他真沒想到,趙應龍居然敢如此肆無忌憚,當衆殘殺無辜的老百姓。這簡直是畜生行徑!
“住手!你這傢伙,你還是人嗎?他們都只是無辜的普通人啊!”周煥咬牙切齒,道。
“我當然知道,”趙應龍笑了笑,道,“但他們又不是因我而死的,是因你而死的。都怪你,不肯交出城主之位和權力,纔會導致他們的死亡。”
“你這是什麼狗屁話?我不交權,還不是因爲你昨天殘殺了數百名守城士兵?你若好好交涉,哪有那些事?”周煥大吼道。
“少說這些沒用的,你覺得我會在乎嗎?”趙應龍冷笑道,“我是雲照國的人,而你們,是已經被滅國的懷南國的人。你們在我眼中跟螻蟻沒有區別,我根本不在乎你們的人命,踩死再多,我也不會有絲毫負罪感。而且,我一向喜歡以最簡單的方法達成我的目的。你不是愛民如子麼?你不是珍惜人命麼?那行,我今天就拿這些來逼你,我看你交不交權!從現在開始,我每數十個數,就殺一個人,直到你交出權力爲止。如果這些人殺完了,我就再去抓,反正這一城的人,我就不信撐不到你鬆口!”
“你……你……”周煥氣得怒髮衝冠,渾身都忍不住微微哆嗦起來。
他本以爲趙應龍好歹是個將軍,身居高位,私德、人品總不會沒有下限。
但他錯了。
現在他才明白,這趙將軍就是一個人間畜生!
“城主大人,屬下請戰!”
守在門口的十餘名護衛在這一刻齊齊下跪,齊聲請纓。
他們也親眼看到了剛剛那一幕,早已憤慨不已,哪怕知道對方實力強大,也忍不住想要以死相博了。
但周煥聽到這話,看到衆人如此堅定,卻是咬了咬牙,沒辦法點頭。
因爲他作爲城主,還是保持着基本的理智的。
他很清楚,以趙應龍一方的力量,別說城主府的這幾個護衛了,就算是發動守軍軍隊,都難以對抗。

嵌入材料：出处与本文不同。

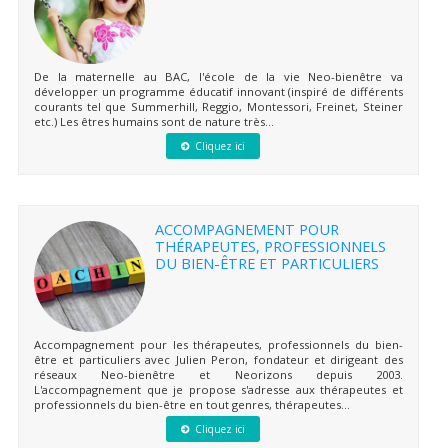
De la maternelle au BAC, l'école de la vie Neo-bienêtre va
développer un programme éducatif innovant (inspiré de différents
courants tel que Summerhill, Reggio, Montessori, Freinet, Steiner
etc.) Les êtres humains sont de nature très...
Cliquez ici
ACCOMPAGNEMENT POUR
THÉRAPEUTES, PROFESSIONNELS
DU BIEN-ÊTRE ET PARTICULIERS
Accompagnement pour les thérapeutes, professionnels du bien-
être et particuliers avec Julien Peron, fondateur et dirigeant des
réseaux Neo-bienêtre et Neorizons depuis 2003.
L'accompagnement que je propose s'adresse aux thérapeutes et
professionnels du bien-être en tout genres, thérapeutes...
Cliquez ici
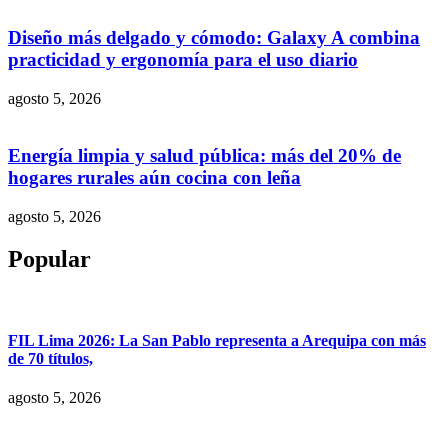
Diseño más delgado y cómodo: Galaxy A combina
practicidad y ergonomía para el uso diario
agosto 5, 2026
Energía limpia y salud pública: más del 20% de
hogares rurales aún cocina con leña
agosto 5, 2026
Popular
FIL Lima 2026: La San Pablo representa a Arequipa con más
de 70 títulos,
agosto 5, 2026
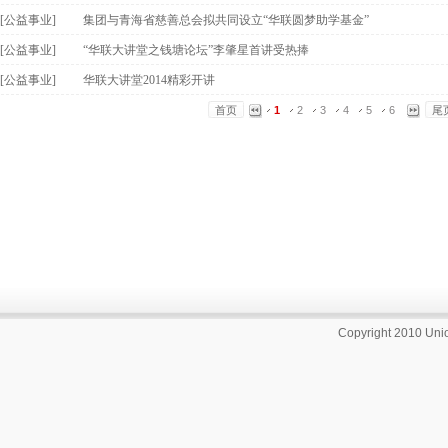
[公益事业]
集团与青海省慈善总会拟共同设立“华联圆梦助学基金”
[公益事业]
“华联大讲堂之钱塘论坛”李肇星首讲受热捧
[公益事业]
华联大讲堂2014精彩开讲
首页
1
2
3
4
5
6
尾
Copyright 2010 Unio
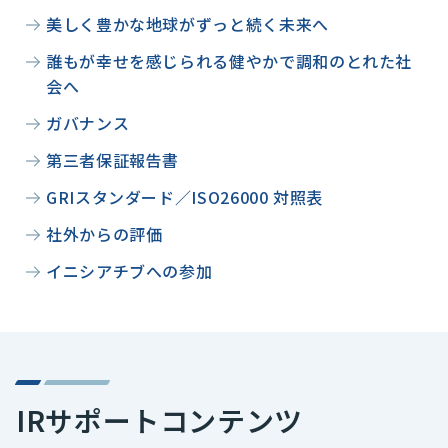
美しく豊かな地球がずっと続く未来へ
誰もが幸せを感じられる健やかで調和のとれた社
会へ
ガバナンス
第三者保証報告書
GRIスタンダード／ISO26000 対照表
社外からの評価
イニシアチブへの参加
IRサポートコンテンツ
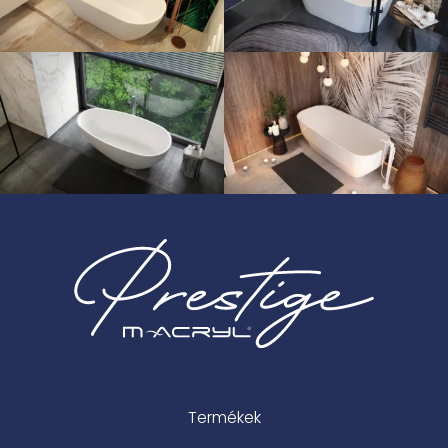
Termékek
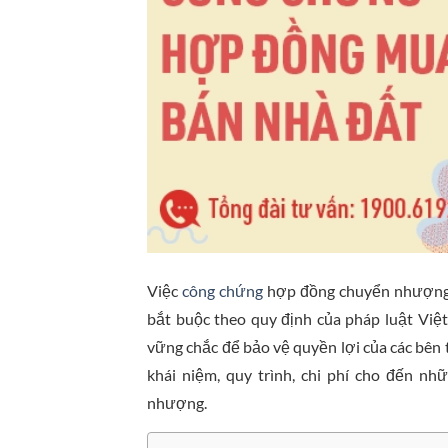
Việc
công chứng
hợp đồng chuyển nhượng q
bắt buộc theo quy định của pháp luật Việ
vững chắc để bảo vệ quyền lợi của các bên th
khái niệm, quy trình, chi phí cho đến n
nhượng.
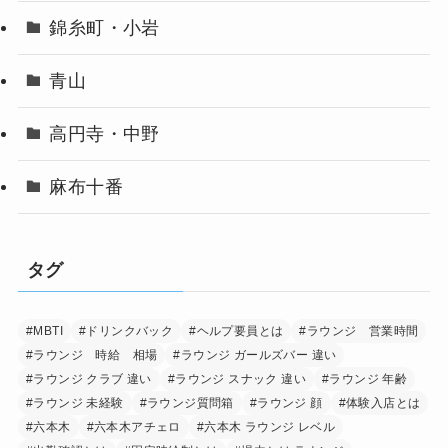
錦糸町・小岩
青山
高円寺・中野
麻布十番
タグ
#MBTI
#ドリンクバック
#ヘルプ要員とは
#ラウンジ 営業時間
#ラウンジ 時給 相場
#ラウンジ ガールズバー 違い
#ラウンジ クラブ 違い
#ラウンジ スナック 違い
#ラウンジ 年齢
#ラウンジ 未経験
#ラウンジ質問箱
#ラウンジ 顔
#体験入店とは
#六本木
#六本木アチェロ
#六本木 ラウンジ レベル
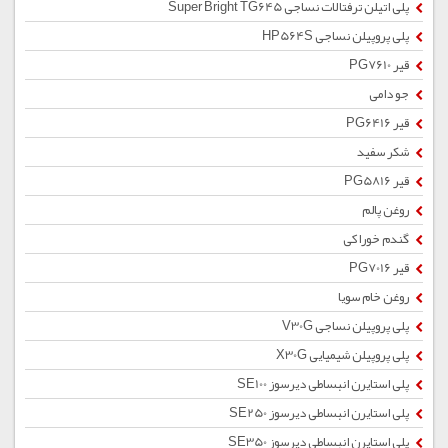
پلی اتیلن ترفتالات نساجی Super Bright TG645
پلی پروپیلن نساجی HP564S
قیر PG7610
جو دامی
قیر PG6416
شکر سفید
قیر PG5816
روغن پالم
گندم خوراکی
قیر PG7016
روغن خام سویا
پلی پروپیلن نساجی V30G
پلی پروپیلن شیمیایی X30G
پلی استایرن انبساطی دیرسوز SE100
پلی استایرن انبساطی دیرسوز SE250
پلی استایرن انبساطی دیرسوز SE350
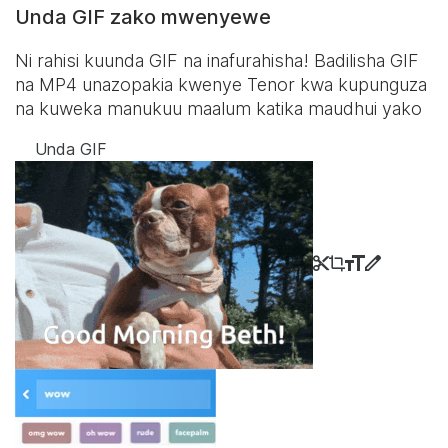
Unda GIF zako mwenyewe
Ni rahisi kuunda GIF na inafurahisha! Badilisha GIF
na MP4 unazopakia kwenye Tenor kwa kupunguza
na kuweka manukuu maalum katika maudhui yako
Unda GIF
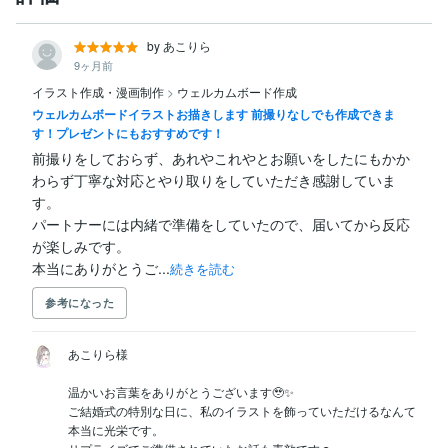
by あこりら
9ヶ月前
イラスト作成・漫画制作
>
ウェルカムボード作成
ウェルカムボードイラストお描きします 前撮りなしでも作成できま
す！プレゼントにもおすすめです！
前撮りをしておらず、あれやこれやとお願いをしたにもかか
わらず丁寧な対応とやり取りをしていただき感謝していま
す。

パートナーには内緒で準備をしていたので、届いてから反応
が楽しみです。

本当にありがとうご...
続きを読む
参考になった
あこりら様

温かいお言葉をありがとうございます🥹✨

ご結婚式の特別な日に、私のイラストを飾っていただけるなんて
本当に光栄です。
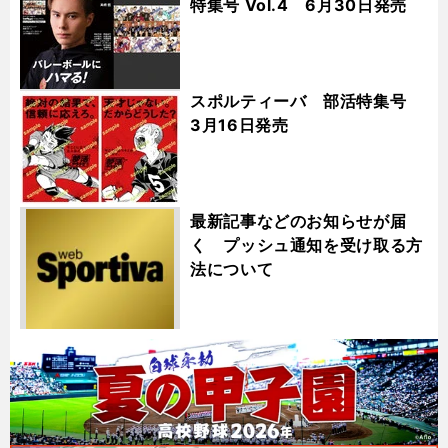
特集号 Vol.4 6月30日発売
スポルティーバ 部活特集号
3月16日発売
最新記事などのお知らせが届
く プッシュ通知を受け取る方
法について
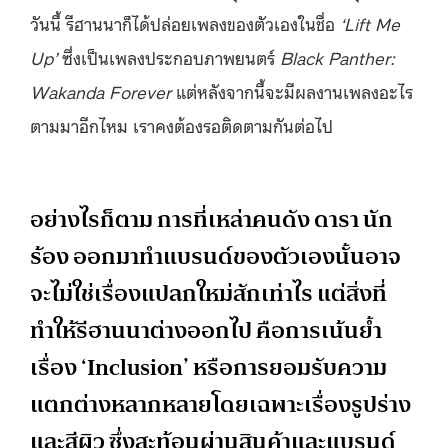
วันนี้ รีฮานนาก็ได้ปล่อยเพลงของตัวเองในชื่อ
‘Lift Me
Up’
ซึ่งเป็นเพลงประกอบภาพยนตร์
Black Panther:
Wakanda Forever
แต่หลังจากนี้จะมีผลงานเพลงอะไร
ตามมาอีกไหม เราคงต้องรอติดตามกันต่อไป
อย่างไรก็ตาม การที่เหล่าคนดัง ดารา นัก
ร้อง ออกมาทำแบรนด์ของตัวเองนั้นอาจ
จะไม่ใช่เรื่องแปลกใหม่สักเท่าไร แต่สิ่งที่
ทำให้รีฮานนาต่างออกไป คือการเน้นย้ำ
เรื่อง ‘Inclusion’ หรือการยอมรับความ
แตกต่างหลากหลายโดยเฉพาะเรื่องรูปร่าง
และสีผิว ซึ่งสะท้อนผ่านสินค้าและแบรนด์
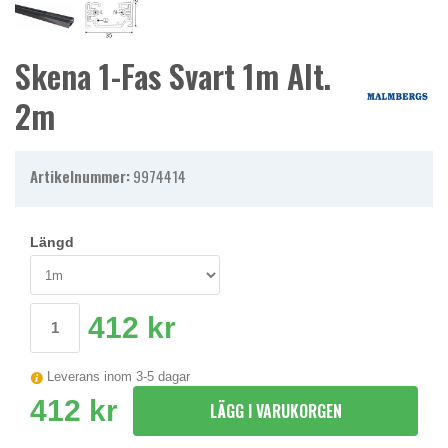
Skena 1-Fas Svart 1m Alt.
2m
Artikelnummer:
9974414
Längd
412 kr
Leverans inom 3-5 dagar
412 kr
LÄGG I VARUKORGEN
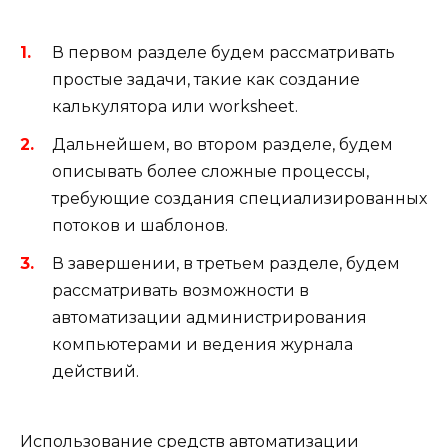
В первом разделе будем рассматривать
простые задачи, такие как создание
калькулятора или worksheet.
Дальнейшем, во втором разделе, будем
описывать более сложные процессы,
требующие создания специализированных
потоков и шаблонов.
В завершении, в третьем разделе, будем
рассматривать возможности в
автоматизации администрирования
компьютерами и ведения журнала
действий.
Использование средств автоматизации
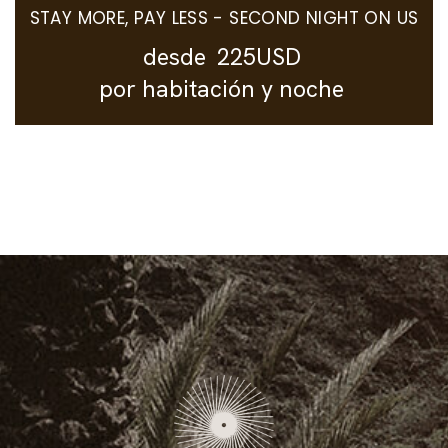
STAY MORE, PAY LESS - SECOND NIGHT ON US
desde
225USD
por habitación y noche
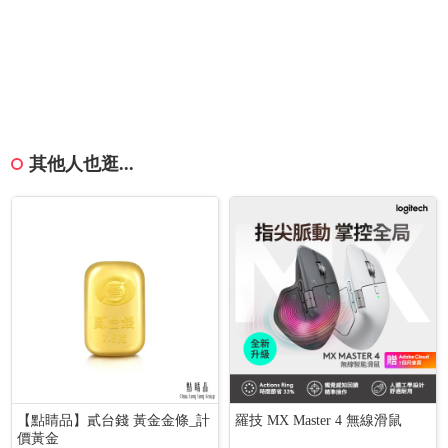
其他人也逛...
【點睛品】貳台錢 黃金金條_計
羅技 MX Master 4 無線滑鼠
價黃金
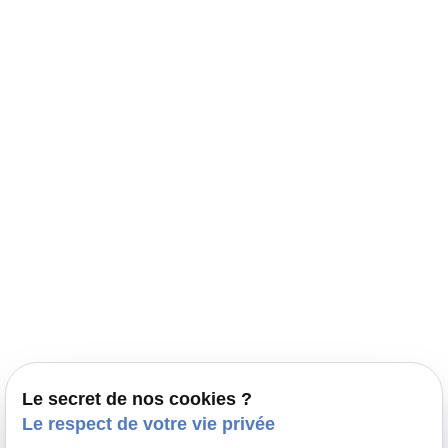
Navigation
Accueil
Élevage Canin Nord Pas de Calais
Nos conseils
Prestations
Nos portées
Ils nous ont fait confiance
Le bien-être de votre animal
Le secret de nos cookies ?
Pensions
Le respect de votre vie privée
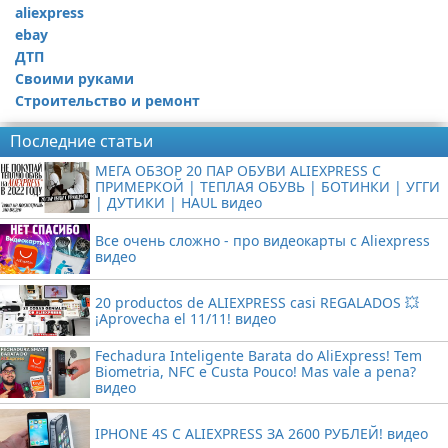
aliexpress
ebay
ДТП
Своими руками
Строительство и ремонт
Последние статьи
МЕГА ОБЗОР 20 ПАР ОБУВИ ALIEXPRESS С
ПРИМЕРКОЙ | ТЕПЛАЯ ОБУВЬ | БОТИНКИ | УГГИ
| ДУТИКИ | HAUL видео
Все очень сложно - про видеокарты с Aliexpress
видео
20 productos de ALIEXPRESS casi REGALADOS 💥
¡Aprovecha el 11/11! видео
Fechadura Inteligente Barata do AliExpress! Tem
Biometria, NFC e Custa Pouco! Mas vale a pena?
видео
IPHONE 4S С ALIEXPRESS ЗА 2600 РУБЛЕЙ! видео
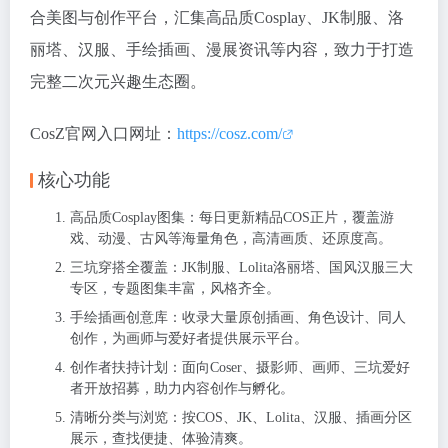
合美图与创作平台，汇集高品质Cosplay、JK制服、洛
丽塔、汉服、手绘插画、漫展资讯等内容，致力于打造
完整二次元兴趣生态圈。
CosZ官网入口网址：
https://cosz.com/
核心功能
高品质Cosplay图集：每日更新精品COS正片，覆盖游
戏、动漫、古风等海量角色，高清画质、还原度高。
三坑穿搭全覆盖：JK制服、Lolita洛丽塔、国风汉服三大
专区，专题图集丰富，风格齐全。
手绘插画创意库：收录大量原创插画、角色设计、同人
创作，为画师与爱好者提供展示平台。
创作者扶持计划：面向Coser、摄影师、画师、三坑爱好
者开放招募，助力内容创作与孵化。
清晰分类与浏览：按COS、JK、Lolita、汉服、插画分区
展示，查找便捷、体验清爽。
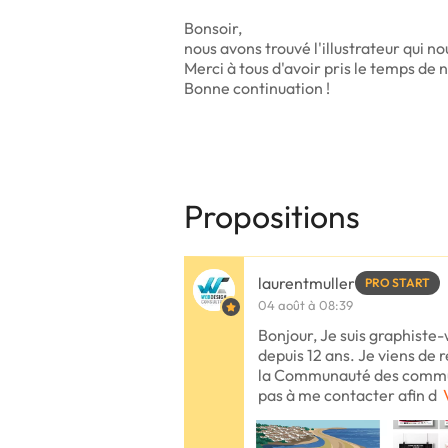
Bonsoir,
nous avons trouvé l'illustrateur qui n
Merci à tous d'avoir pris le temps de 
Bonne continuation !
Propositions
laurentmuller
PRO START
04 août à 08:39
Bonjour, Je suis graphiste
depuis 12 ans. Je viens de r
la Communauté des commu
pas à me contacter afin d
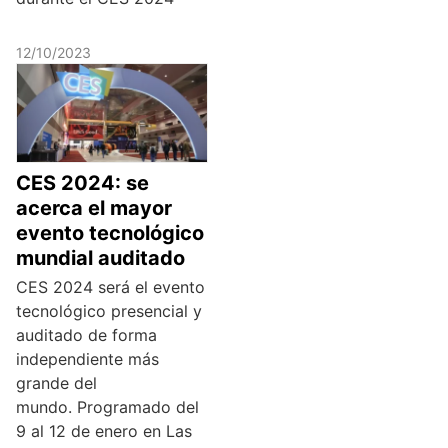
12/10/2023
CES 2024: se
acerca el mayor
evento tecnológico
mundial auditado
CES 2024 será el evento
tecnológico presencial y
auditado de forma
independiente más
grande del
mundo. Programado del
9 al 12 de enero en Las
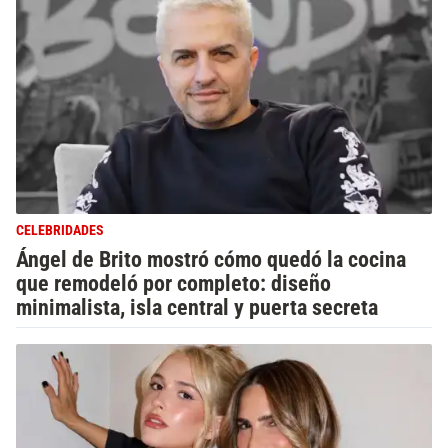
CELEBRIDADES
Ángel de Brito mostró cómo quedó la cocina
que remodeló por completo: diseño
minimalista, isla central y puerta secreta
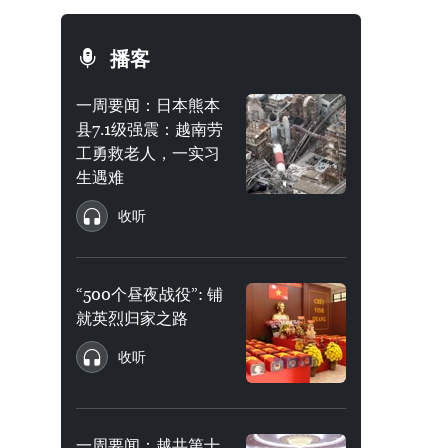
播客
一周要闻：日本熊本
县7.1级强震：越南劳
工勇救老人，一实习
生遇难
收听
“500个昼夜战役”: 铺
就英烈归家之路
收听
一周要闻：越共第十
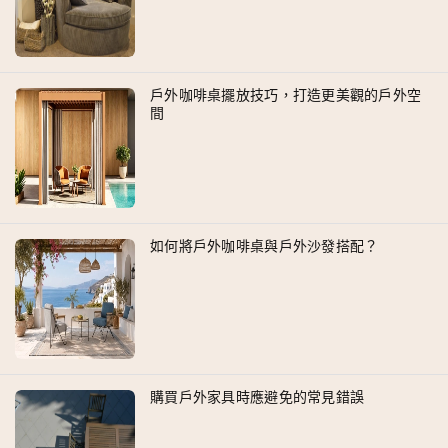
戶外咖啡桌擺放技巧，打造更美觀的戶外空
間
如何將戶外咖啡桌與戶外沙發搭配？
購買戶外家具時應避免的常見錯誤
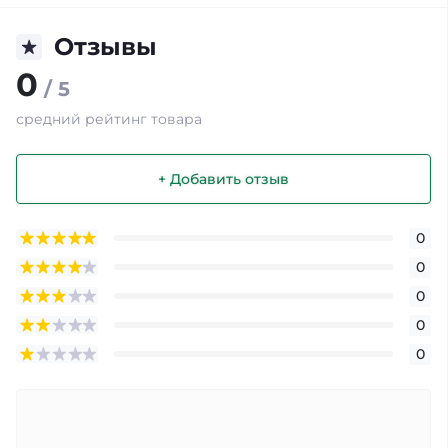
Отзывы
0
/ 5
средний рейтинг товара
+ Добавить отзыв
0
0
0
0
0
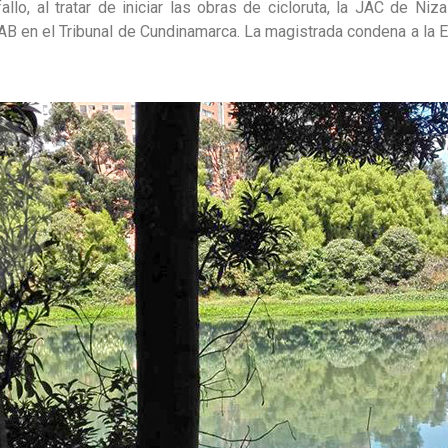
allo, al tratar de iniciar las obras de cicloruta, la JAC de Niz
AB en el Tribunal de Cundinamarca. La magistrada condena a la 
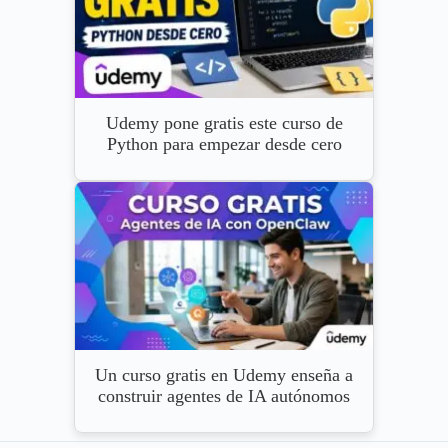
Udemy pone gratis este curso de
Python para empezar desde cero
Un curso gratis en Udemy enseña a
construir agentes de IA autónomos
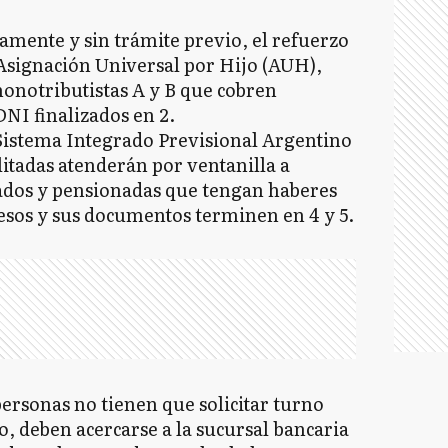
camente y sin trámite previo, el refuerzo
a Asignación Universal por Hijo (AUH),
notributistas A y B que cobren
NI finalizados en 2.
 Sistema Integrado Previsional Argentino
litadas atenderán por ventanilla a
nados y pensionadas que tengan haberes
pesos y sus documentos terminen en 4 y 5.
 personas no tienen que solicitar turno
o, deben acercarse a la sucursal bancaria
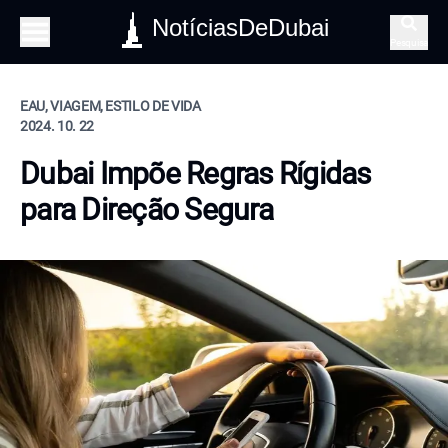
NotíciasDeDubai
Pesquisa
EAU, VIAGEM, ESTILO DE VIDA
2024. 10. 22
Dubai Impõe Regras Rígidas
para Direção Segura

眼下如果點頭,只會讓這些人都去送死而已,沒有絲毫意義。
“七……八……九……十!”趙應龍的聲音傳來,表情逐漸變得猙獰。
周煥咬着牙,終於還是做出了最退縮卻也最正確的決定,“我交權!”
趙應龍停了下來,笑了,“這就對了嘛!”
然而,下一秒,他還是拔出了劍。
“但是,我說了,我數到十,就會死人。我說的話,自然會做到。所以……”
劍如電光,閃爍而出,砍向第二個無辜者。那是一個年邁的老人,白髮蒼蒼,面容枯槁。
“不!”周煥大喊道,卻來不及做任何事情了。
眼見劍就落下去,奪走老人的生命了……
忽然!
“吭——”一道脆響。
趙應龍感覺自己的劍彷彿砍在了堅硬的石頭上一樣,忽然彈了回來。
他的虎口都被震麻了,收回劍一看……瞬間瞪大了眼睛。
因爲他發現自己的劍,竟是從中被折斷了。
另一半早已飛到了空中,然後摔回了地上,乒乒乓乓一陣響。
“這……什麼情況?”趙應龍頓時一驚,疑惑萬分。
“雲照國攻陷懷南國,是國與國之間的事情。你們這些將軍,作爲聽皇帝命令行事的人,本來也不算有多麼不可饒恕的罪過,”一道聲音忽然從側後方的遠處傳來,“但是,作爲強大者、帶兵者,卻爲了無聊的事情、爲了私慾、爲了裝逼,去殘骸無辜的老百姓,那就是你的罪過了。你,纔是真正該死的人。”